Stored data
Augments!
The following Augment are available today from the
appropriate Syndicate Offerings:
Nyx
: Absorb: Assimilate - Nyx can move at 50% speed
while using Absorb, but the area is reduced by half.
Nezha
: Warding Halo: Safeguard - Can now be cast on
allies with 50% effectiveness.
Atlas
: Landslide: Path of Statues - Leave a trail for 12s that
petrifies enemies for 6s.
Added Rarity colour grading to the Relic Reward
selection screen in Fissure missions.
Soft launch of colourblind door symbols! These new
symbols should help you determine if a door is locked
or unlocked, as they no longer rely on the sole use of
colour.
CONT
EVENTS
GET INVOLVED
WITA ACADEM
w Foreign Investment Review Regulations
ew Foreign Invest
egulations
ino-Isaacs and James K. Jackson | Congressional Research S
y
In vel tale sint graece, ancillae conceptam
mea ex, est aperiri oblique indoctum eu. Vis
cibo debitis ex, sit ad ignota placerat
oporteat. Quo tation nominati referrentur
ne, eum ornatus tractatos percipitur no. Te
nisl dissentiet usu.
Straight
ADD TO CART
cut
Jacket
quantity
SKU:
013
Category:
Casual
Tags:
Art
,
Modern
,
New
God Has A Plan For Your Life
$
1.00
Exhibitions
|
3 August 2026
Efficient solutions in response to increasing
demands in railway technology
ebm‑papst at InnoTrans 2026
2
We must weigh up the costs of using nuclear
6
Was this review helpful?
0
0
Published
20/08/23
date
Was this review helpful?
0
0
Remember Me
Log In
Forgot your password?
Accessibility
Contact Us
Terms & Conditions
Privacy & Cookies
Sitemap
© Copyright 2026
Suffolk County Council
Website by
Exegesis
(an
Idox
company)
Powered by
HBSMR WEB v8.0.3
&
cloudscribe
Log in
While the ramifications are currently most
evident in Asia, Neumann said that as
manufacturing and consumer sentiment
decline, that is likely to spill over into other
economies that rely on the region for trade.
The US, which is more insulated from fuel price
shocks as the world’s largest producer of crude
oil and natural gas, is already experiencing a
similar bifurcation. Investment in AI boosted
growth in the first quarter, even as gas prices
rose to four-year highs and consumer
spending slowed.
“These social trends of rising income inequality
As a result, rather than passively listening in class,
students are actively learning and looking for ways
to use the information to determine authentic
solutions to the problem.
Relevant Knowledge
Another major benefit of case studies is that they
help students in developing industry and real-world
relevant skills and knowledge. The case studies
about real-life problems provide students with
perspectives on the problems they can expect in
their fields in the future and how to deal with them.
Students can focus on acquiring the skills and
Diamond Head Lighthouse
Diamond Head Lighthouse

Work item
Copy range, inclusive: the line holding "ADD TO CART" to the line holding "rose to four-year highs and consumer". Reproduce exactly those lines of the records above and no others.

Exercise output
ADD TO CART
cut
Jacket
quantity
SKU:
013
Category:
Casual
Tags:
Art
,
Modern
,
New
God Has A Plan For Your Life
$
1.00
Exhibitions
|
3 August 2026
Efficient solutions in response to increasing
demands in railway technology
ebm‑papst at InnoTrans 2026
2
We must weigh up the costs of using nuclear
6
Was this review helpful?
0
0
Published
20/08/23
date
Was this review helpful?
0
0
Remember Me
Log In
Forgot your password?
Accessibility
Contact Us
Terms & Conditions
Privacy & Cookies
Sitemap
© Copyright 2026
Suffolk County Council
Website by
Exegesis
(an
Idox
company)
Powered by
HBSMR WEB v8.0.3
&
cloudscribe
Log in
While the ramifications are currently most
evident in Asia, Neumann said that as
manufacturing and consumer sentiment
decline, that is likely to spill over into other
economies that rely on the region for trade.
The US, which is more insulated from fuel price
shocks as the world’s largest producer of crude
oil and natural gas, is already experiencing a
similar bifurcation. Investment in AI boosted
growth in the first quarter, even as gas prices
rose to four-year highs and consumer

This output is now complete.